US scientists have synchronised the motion of colloidal magnetic spheres with a rotating magnetic field and found that the particles self-organise into micrometre-sized tubes. The work offers a new approach for designing self-assembling structures that could potentially be useful for microscale devices involved in fluid flow control or selective cargo uptake and transport.
While structures such as tubes have been generated from colloids by self-assembling processes before, these have typically been focused on equilibrium, as opposed to dynamic, systems. Synchronisation has largely remained within the domain of mathematics and no one has previously linked the concept to self-assembling materials as a way to create new dynamic spatial structures.
Now, Jing Yan and colleagues at the University of Illinois at Urbana-Champaign and Northwestern University in Evanston, Illinois, have created microtube structures – similar to microtubule structures found in cells – by synchronising the oscillations of nickel-coated silica particles suspended in liquid.
'As the authors note, this kind of self-assembly is quite different from what we chemists refer to as self-assembly,' says Jonathan Nitschke who investigates self-assembling systems at the University of Cambridge, UK. 'These tubular assemblies appear not to be stable when the system is at rest, but rather, only when a twisting magnetic field is applied, causing the spheres to precess.
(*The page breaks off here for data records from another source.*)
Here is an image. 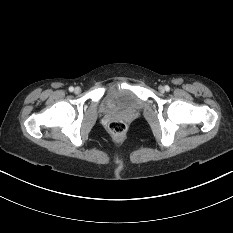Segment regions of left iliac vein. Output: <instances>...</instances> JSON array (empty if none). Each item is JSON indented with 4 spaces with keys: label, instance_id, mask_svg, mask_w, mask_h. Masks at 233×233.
<instances>
[{
    "label": "left iliac vein",
    "instance_id": "1",
    "mask_svg": "<svg viewBox=\"0 0 233 233\" xmlns=\"http://www.w3.org/2000/svg\"><path fill=\"white\" fill-rule=\"evenodd\" d=\"M158 89H159V91L162 92V93L165 91V88H164L163 86H159Z\"/></svg>",
    "mask_w": 233,
    "mask_h": 233
}]
</instances>
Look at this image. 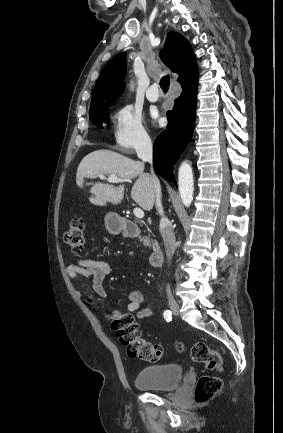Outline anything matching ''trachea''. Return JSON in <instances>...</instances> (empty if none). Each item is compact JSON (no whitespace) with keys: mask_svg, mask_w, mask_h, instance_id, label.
Returning a JSON list of instances; mask_svg holds the SVG:
<instances>
[{"mask_svg":"<svg viewBox=\"0 0 283 433\" xmlns=\"http://www.w3.org/2000/svg\"><path fill=\"white\" fill-rule=\"evenodd\" d=\"M169 85H170V77L169 75H165L160 80V87L164 92H167L169 89Z\"/></svg>","mask_w":283,"mask_h":433,"instance_id":"3493384b","label":"trachea"}]
</instances>
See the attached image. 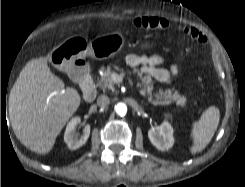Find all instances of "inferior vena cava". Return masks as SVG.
<instances>
[{"label":"inferior vena cava","instance_id":"602c4592","mask_svg":"<svg viewBox=\"0 0 245 187\" xmlns=\"http://www.w3.org/2000/svg\"><path fill=\"white\" fill-rule=\"evenodd\" d=\"M110 103V99L108 96L106 95H100L98 98H97V105L99 107H107Z\"/></svg>","mask_w":245,"mask_h":187}]
</instances>
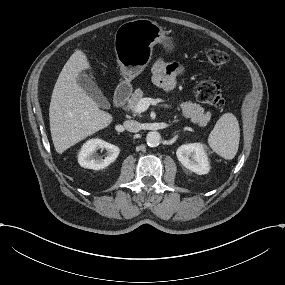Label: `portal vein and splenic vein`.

The assembly of the tubules is thus properly dynamic, requiring energy input and motion to persist.'
The team first created Janus spheres – named after the Roman god who had two faces on each side of his head – by depositing magnetically sensitive thin nickel films onto one side of spherical silica particles. This gave the particles a magnetic and a non-magnetic side. The particles were then suspended in deionised water and a precessing magnetic field was applied. This forced the particles to spin on their axis in a movement similar to a gyroscope.
They observed that when the particles are close enough to each other they are affected by each other’s' magnetic field causing them to synchronise their oscillatory phase and frequency and self-organise into stable tubular structures. By slightly varying the parameters of their system the team could selectively form several different possible tubular structures. As soon as synchrony is lost, the structures fall apart.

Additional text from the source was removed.